Robertson, 28, is a Bay Area native, so you can imagine his excitement as the NBA Finals approach. He played at De La Salle High, then averaged 14.2 points as a senior in 2010 when Cal ended a championship drought that extended back to coach Pete Newell in 1960.
He landed an administrative fellowship with the Pac-12 office after graduation, and thought he was on track to someday becoming an athletic director or conference commissioner.
Then Robertson returned to Cal to work two seasons as then-coach Mike Montgomery’s director of basketball operations, and he was hooked. He quickly knew coaching was his calling. “This is something I’m fully committed to,” he said.
His job with Golden State involves splicing together videotape of opposing teams so the coaching staff can prep for each game. It’s long hours – spent working at the Warriors’ facility and at home – but Robertson believes it’s the perfect introduction to the pro game.

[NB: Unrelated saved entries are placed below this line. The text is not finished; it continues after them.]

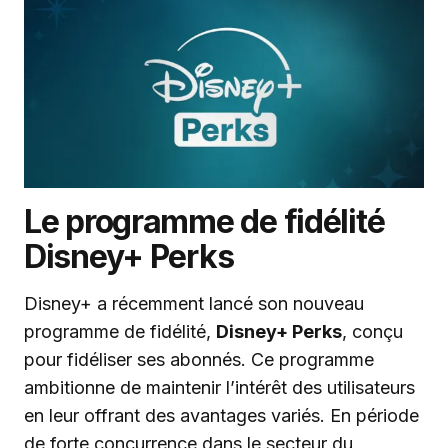
Le programme de fidélité
Disney+ Perks
Disney+ a récemment lancé son nouveau
programme de fidélité,
Disney+ Perks
, conçu
pour fidéliser ses abonnés. Ce programme
ambitionne de maintenir l’intérêt des utilisateurs
en leur offrant des avantages variés. En période
de forte concurrence dans le secteur du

“It’s really a job I wanted to do coming into the league,” he said. “I think it’s the best way to get an understanding of the NBA game and coaches’ philosophies.”
The sports apparel company Mitchell & Ness, on behalf of ESPN.com, has compiled a list of the best NBA players to wear each uniform number.
For instance, Oscar Robertson was named the top player to wear No. 1 (and No. 14), Bill Russell won at No. 6 (over LeBron Jones) and Pete Maravich was tabbed for No. 7.
How many former Cal players made the list?
Jason Kidd, right?
Nope. Kidd wore No. 2 (Moses Malone), No. 5 (Kevin Garnett) and No. 32 (Magic Johnson). He certainly wasn’t going to beat out Magic, but you could make an argument he was just as deserving at Garnett.